U.S. click-and-collect (BOPIS + curbside) sales, $B
On the supply side, 87% of merchants now offer BOPIS as one of their core fulfillment options (Capital One Shopping, 2024). Globally, click-and-collect now accounts for roughly 1 in 10 online orders — about 10% — though the share runs higher in markets like North America and the UK.
What is the conversion and engagement lift from multi-channel campaigns?
This is where omnichannel marketing earns its keep. Omnisend's analysis of merchant data found that campaigns using three or more channels (email, SMS, push) post a 0.83% order rate vs. 0.14% for single-channel campaigns — a 494% higher order rate (Omnisend, 2025).
- Average engagement rate for 3+ channel campaigns: 18.96%, vs. 5.4% for single-channel — about 3.5× more engagement from the same audience (Omnisend, 2025).
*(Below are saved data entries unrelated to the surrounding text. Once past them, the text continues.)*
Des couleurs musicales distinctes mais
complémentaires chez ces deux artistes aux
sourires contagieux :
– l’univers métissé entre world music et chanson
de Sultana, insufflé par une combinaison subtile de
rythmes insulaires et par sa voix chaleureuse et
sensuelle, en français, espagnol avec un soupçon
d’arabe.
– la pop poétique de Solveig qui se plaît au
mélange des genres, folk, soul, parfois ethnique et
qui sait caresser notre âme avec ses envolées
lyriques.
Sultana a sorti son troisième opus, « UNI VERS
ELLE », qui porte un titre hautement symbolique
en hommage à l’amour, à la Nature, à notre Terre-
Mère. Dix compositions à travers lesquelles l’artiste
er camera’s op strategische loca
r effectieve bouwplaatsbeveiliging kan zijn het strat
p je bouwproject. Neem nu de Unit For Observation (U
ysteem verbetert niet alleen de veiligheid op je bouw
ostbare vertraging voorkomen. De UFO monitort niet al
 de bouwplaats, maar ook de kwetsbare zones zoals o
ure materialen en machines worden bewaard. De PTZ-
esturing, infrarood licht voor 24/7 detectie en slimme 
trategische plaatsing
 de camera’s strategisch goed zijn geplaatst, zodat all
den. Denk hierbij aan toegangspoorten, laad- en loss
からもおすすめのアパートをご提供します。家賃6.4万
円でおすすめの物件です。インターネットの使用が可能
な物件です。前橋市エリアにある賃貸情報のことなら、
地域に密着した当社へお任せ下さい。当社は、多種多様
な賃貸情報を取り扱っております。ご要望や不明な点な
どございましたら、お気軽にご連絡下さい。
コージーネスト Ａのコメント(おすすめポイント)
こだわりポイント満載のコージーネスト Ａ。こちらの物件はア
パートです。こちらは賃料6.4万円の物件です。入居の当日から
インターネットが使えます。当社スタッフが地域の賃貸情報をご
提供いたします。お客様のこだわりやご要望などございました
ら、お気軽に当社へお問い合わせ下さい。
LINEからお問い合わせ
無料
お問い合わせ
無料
- Adding SMS to email-only flows can lift conversions by over 400% (Omnisend, 2025).
- On the fulfillment side, retailers see meaningful conversion gains from store-pickup options: curbside-pickup conversion rates ran around 3.9% and BOPIS around 3.4% in 2024 (Digital Commerce 360 via Capital One Shopping, 2024).
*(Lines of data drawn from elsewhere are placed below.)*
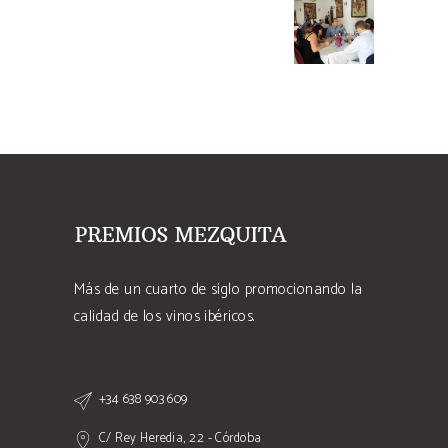
Más de un cuarto de siglo promocionando la
calidad de los vinos ibéricos.
+34 638 903 609
C/ Rey Heredia, 22 - Córdoba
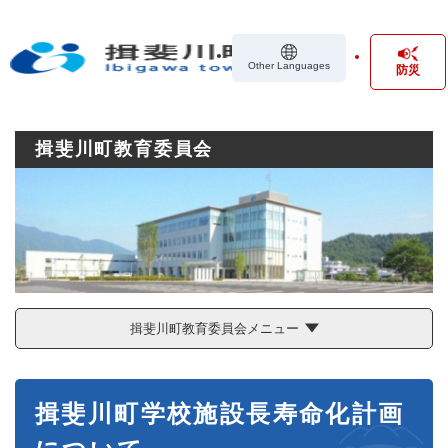
ペ
メニューを飛ばして本文へ
ー
ジ
Other Languages
防災
の
先
頭
で
揖斐川町教育委員会
す
。
揖斐川町教育委員会メニュー
本
揖斐川町学校施設長寿命化計画
文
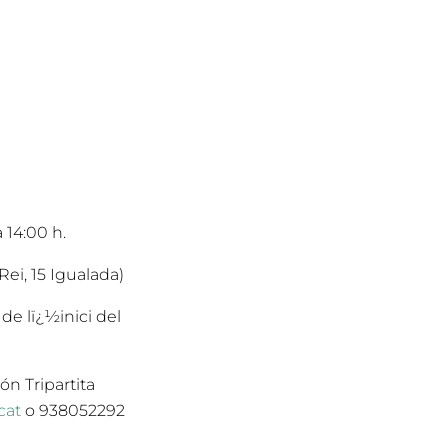
 14:00 h.
ei, 15 Igualada)
de lï¿½inici del
ón Tripartita
cat
o 938052292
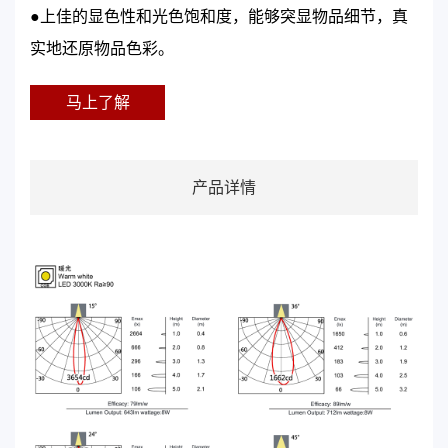
●上佳的显色性和光色饱和度，能够突显物品细节，真
实地还原物品色彩。
马上了解
产品详情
Campaign order rate: single-channel vs. multi-channel
The pattern is consistent across every dataset: each additional well-integrated channel compounds engagement, order rate, and basket size. The lift isn't from more messages — it's from reaching the same customer in the right place at the right moment.
Frequently Asked Questions
What is omnichannel retail?
Omnichannel retail connects every customer touchpoint — website, mobile app, physical store, social media, email, and SMS — into a single, unified experience where inventory, pricing, and customer data are shared across all channels. The difference from "multichannel" is integration: a true omnichannel shopper can start a purchase online, pick it up in-store, and get follow-up offers by SMS without any disconnect.
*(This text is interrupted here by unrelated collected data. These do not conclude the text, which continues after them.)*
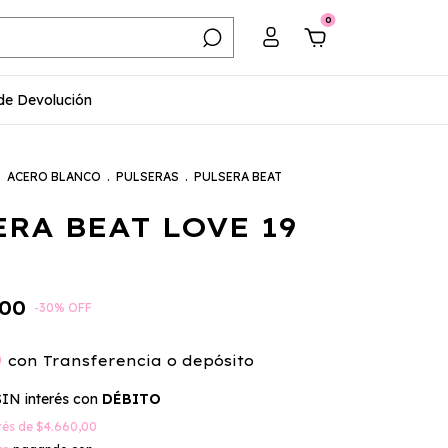
0
 de Devolución
.
ACERO BLANCO
.
PULSERAS
.
PULSERA BEAT
ERA BEAT LOVE 19
,00
-
30
%
OFF
0
con
Transferencia o depósito
SIN interés con
DÉBITO
erés de
$4.660,00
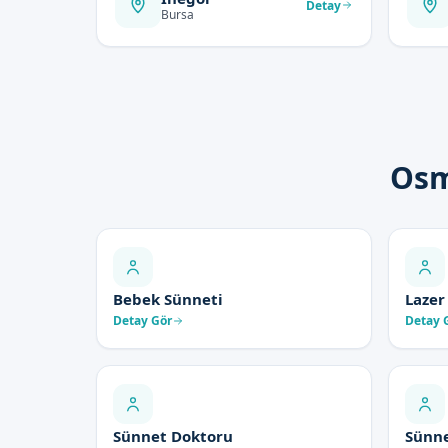
Detay
Bursa
Osm
Bebek Sünneti
Lazer
Detay Gör
Detay 
Sünnet Doktoru
Sünne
How much more do omnichannel customers spend than single-channel customers?
Omnichannel customers spend about 16% more per order on average and carry a roughly 30% higher lifetime value, per Capital One Shopping's 2026 compilation. McKinsey data shows the spend lift grows with every additional channel a customer uses.
What is the omnichannel customer retention rate?
Companies with strong omnichannel engagement retain around 89% of their customers, compared with about 33% for companies with weak or no omnichannel strategy — a 56-percentage-point gap (Capital One Shopping, 2026).
How many people use BOPIS (buy online, pickup in-store)?
About 97.2 million Americans — roughly 34.2% of U.S. consumers — regularly used BOPIS in 2024, and more than 68% of shoppers used it at least once that year. U.S. click-and-collect sales are forecast to reach $154.3 billion in 2025, about 10.5% of e-commerce (Capital One Shopping; eMarketer).
Do most retailers have an omnichannel strategy?
Intent is high but maturity is uneven. 46% of retail executives named omnichannel a top 2025 priority (Deloitte), and 87% of merchants offer BOPIS, but only about 17% rate their unified-commerce capabilities as fully mature (latest available, 2025).
How much better do multi-channel marketing campaigns perform?
Campaigns using three or more channels post a 494% higher order rate (0.83% vs. 0.14%) and a 18.96% engagement rate versus 5.4% for single-channel campaigns, according to Omnisend's 2025 ecommerce marketing report.
How fast is click-and-collect growing?
U.S. click-and-collect sales grew an estimated 16.2% from 2024 to 2025 — faster than e-commerce overall — and eMarketer projects continued double-digit annual growth through 2030, reaching well over $290 billion by decade's end.
Sources
- Omnisend — 2025 Ecommerce Marketing Report
- Capital One Shopping — Omnichannel Statistics (2026)
- Capital One Shopping — BOPIS Statistics (2025)
- eMarketer — U.S. Click-and-Collect Sales, 2020–2025
- Statista — U.S. Click-and-Collect Retail Sales Value
- Deloitte — 2025 US Retail Industry Outlook
- McKinsey — What is omnichannel marketing?